(TEXT SEGMENT)
HSBC – could it be any worse?

If one needed a case study on how not to operate anti-money laundering controls in a major international banking group the US Senate Permanent Subcommittee on Investigations delivered it on 16 July in a thumping 340-page critique of disastrous failings at HSBC over many years. [1] The report catalogues business relations with drug traffickers, US-sanctioned entities and possibly terrorist financiers. HSBC CEO Stuart Gulliver’s apology and the resignation of David Bagley as head of group compliance may not be enough to placate shareholders, who are looking at a fine that could top $1 billion and even removal of the bank’s US licence.

(REQUIRED ACTIONS)
1: Answer each question from the HSBC text:
(a) On what date did the US Senate Permanent Subcommittee on Investigations deliver its report?
(b) How many pages long is the report?
(c) Who resigned as head of group compliance?
2: Quote the HSBC text from "HSBC – could" up to and including "bank’s US licence.".
The lines have no connection to the HSBC text.

(ENTRIES SHOWN)
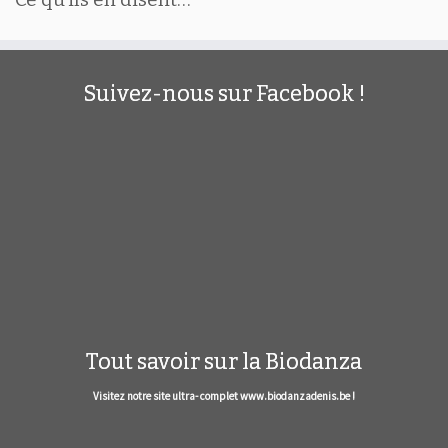
Suivez-nous sur Facebook !
Tout savoir sur la Biodanza
Visitez notre site ultra- complet www.biodanzadenis.be !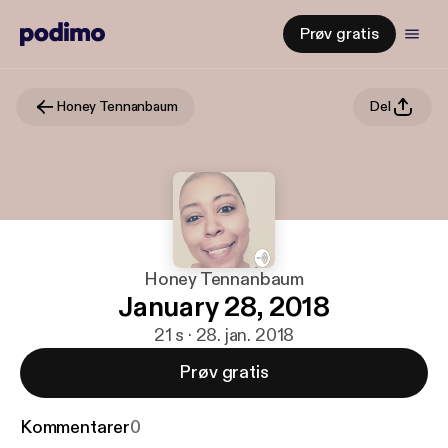
Prøv gratis
Honey Tennanbaum
Del
Honey Tennanbaum
January 28, 2018
21 s · 28. jan. 2018
Prøv gratis
Kommentarer
0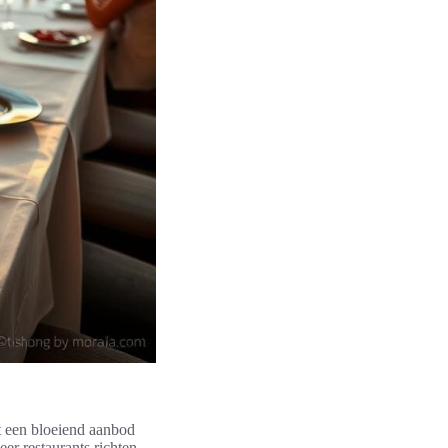
ot een bloeiend aanbod
eer restaurants richten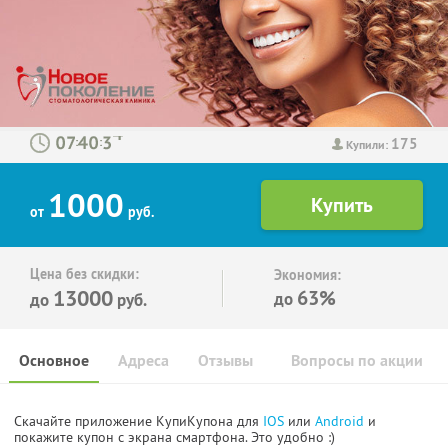
175
:
:
Купили:
1000
от
руб.
Цена без скидки:
Экономия:
13000
63%
до
до
руб.
Основное
Адреса
Отзывы
Вопросы по акции
Скачайте приложение КупиКупона для
IOS
или
Android
и
покажите купон с экрана смартфона. Это удобно :)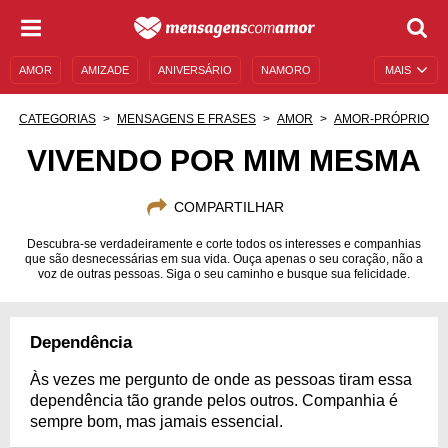
AMOR
AMIZADE
ANIVERSÁRIO
NAMORO
MAIS
SENTIMENTOS
LEGENDAS
DATAS ESPECIAIS
CATEGORIAS
MENSAGENS E FRASES
AMOR
AMOR-PRÓPRIO
UNIVERSO FEMININO
AUTOAJUDA
DESCULPAS
VIVENDO POR MIM MESMA
MENSAGENS E FRASES
MENSAGENS DE ANIVERSÁRIO
COMPARTILHAR
ENTRETENIMENTO
FAMOSOS
BÍBLIA
Descubra-se verdadeiramente e corte todos os interesses e companhias
que são desnecessárias em sua vida. Ouça apenas o seu coração, não a
voz de outras pessoas. Siga o seu caminho e busque sua felicidade.
Dependência
Às vezes me pergunto de onde as pessoas tiram essa
dependência tão grande pelos outros. Companhia é
sempre bom, mas jamais essencial.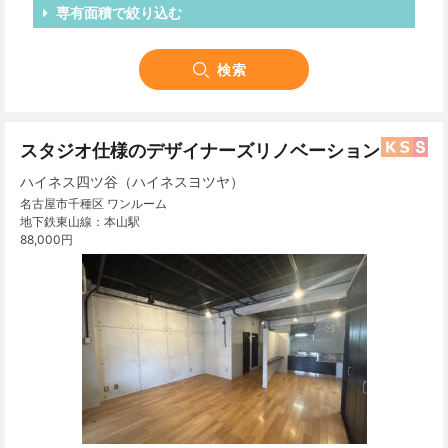
専有面積で絞り込む
スタジオ仕様のデザイナーズリノベーション
ハイネス四ツ谷（ハイネスヨツヤ）
名古屋市千種区 ワンルーム
地下鉄東山線：本山駅
88,000円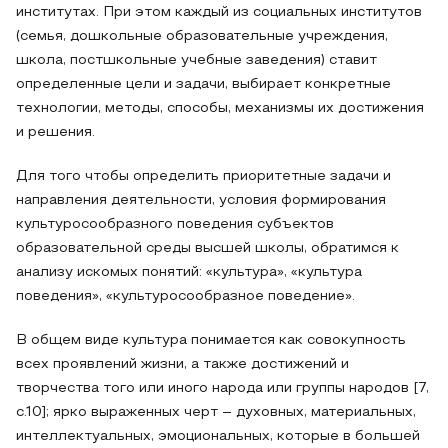
институтах. При этом каждый из социальных институтов
(семья, дошкольные образовательные учреждения,
школа, постшкольные учебные заведения) ставит
определенные цели и задачи, выбирает конкретные
технологии, методы, способы, механизмы их достижения
и решения.
Для того чтобы определить приоритетные задачи и
направления деятельности, условия формирования
культуросообразного поведения субъектов
образовательной среды высшей школы, обратимся к
анализу искомых понятий: «культура», «культура
поведения», «культуросообразное поведение».
В общем виде культура понимается как совокупность
всех проявлений жизни, а также достижений и
творчества того или иного народа или группы народов [7,
с.10]; ярко выраженных черт – духовных, материальных,
интеллектуальных, эмоциональных, которые в большей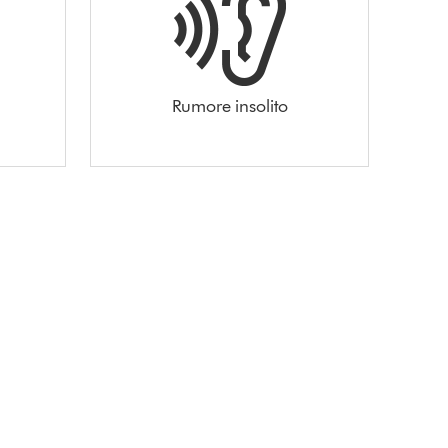
Rumore insolito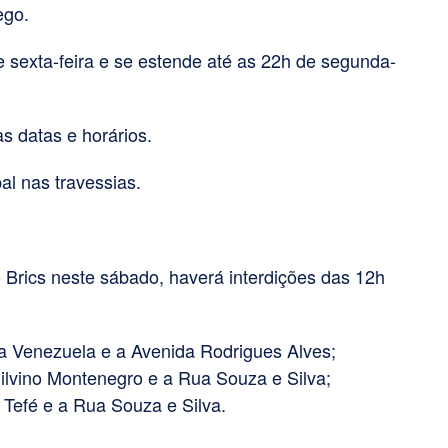
ego.
 sexta-feira e se estende até as 22h de segunda-
s datas e horários.
l nas travessias.
 Brics neste sábado, haverá interdições das 12h
a Venezuela e a Avenida Rodrigues Alves;
ilvino Montenegro e a Rua Souza e Silva;
Tefé e a Rua Souza e Silva.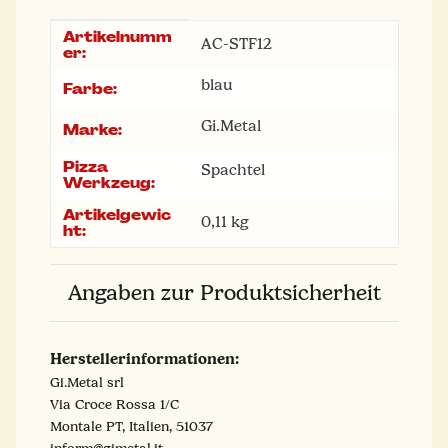
Artikelnumm
Produkteigenschaft
Wert
AC-STF12
er:
blau
Farbe:
Gi.Metal
Marke:
Pizza
Spachtel
Werkzeug:
Artikelgewic
0,11
kg
ht:
Angaben zur Produktsicherheit
Herstellerinformationen:
Gi.Metal srl
Via Croce Rossa 1/C
Montale PT, Italien, 51037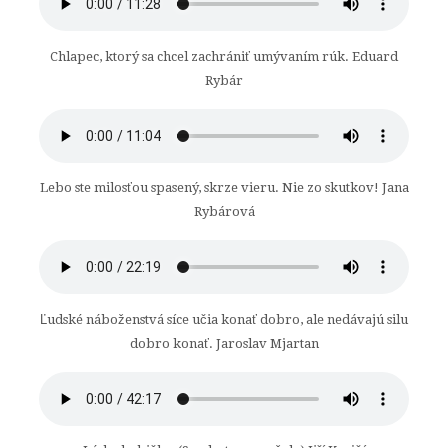
Chlapec, ktorý sa chcel zachrániť umývaním rúk. Eduard
Rybár
Lebo ste milosťou spasený, skrze vieru. Nie zo skutkov! Jana
Rybárová
Ľudské náboženstvá síce učia konať dobro, ale nedávajú silu
dobro konať. Jaroslav Mjartan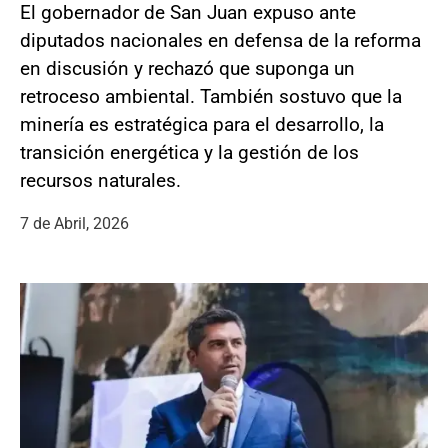
El gobernador de San Juan expuso ante
diputados nacionales en defensa de la reforma
en discusión y rechazó que suponga un
retroceso ambiental. También sostuvo que la
minería es estratégica para el desarrollo, la
transición energética y la gestión de los
recursos naturales.
7 de Abril, 2026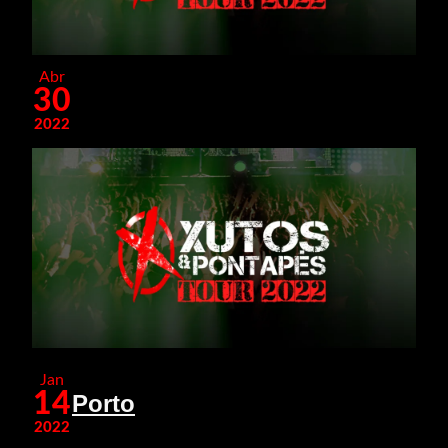
Abr
30
2022
Jan
14
Porto
2022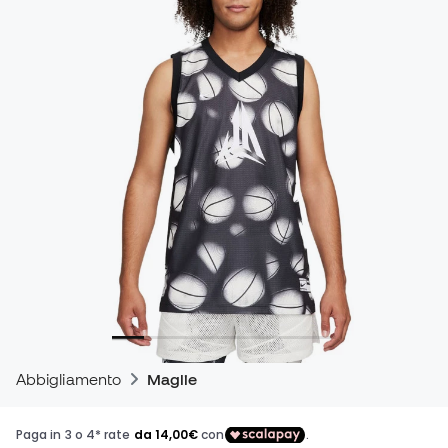
Abbigliamento
Maglie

(ANSWER SET)
1:
(a) 16 July
(b) 340 pages
(c) David Bagley

2:
HSBC – could it be any worse?

If one needed a case study on how not to operate anti-money laundering controls in a major international banking group the US Senate Permanent Subcommittee on Investigations delivered it on 16 July in a thumping 340-page critique of disastrous failings at HSBC over many years. [1] The report catalogues business relations with drug traffickers, US-sanctioned entities and possibly terrorist financiers. HSBC CEO Stuart Gulliver’s apology and the resignation of David Bagley as head of group compliance may not be enough to placate shareholders, who are looking at a fine that could top $1 billion and even removal of the bank’s US licence.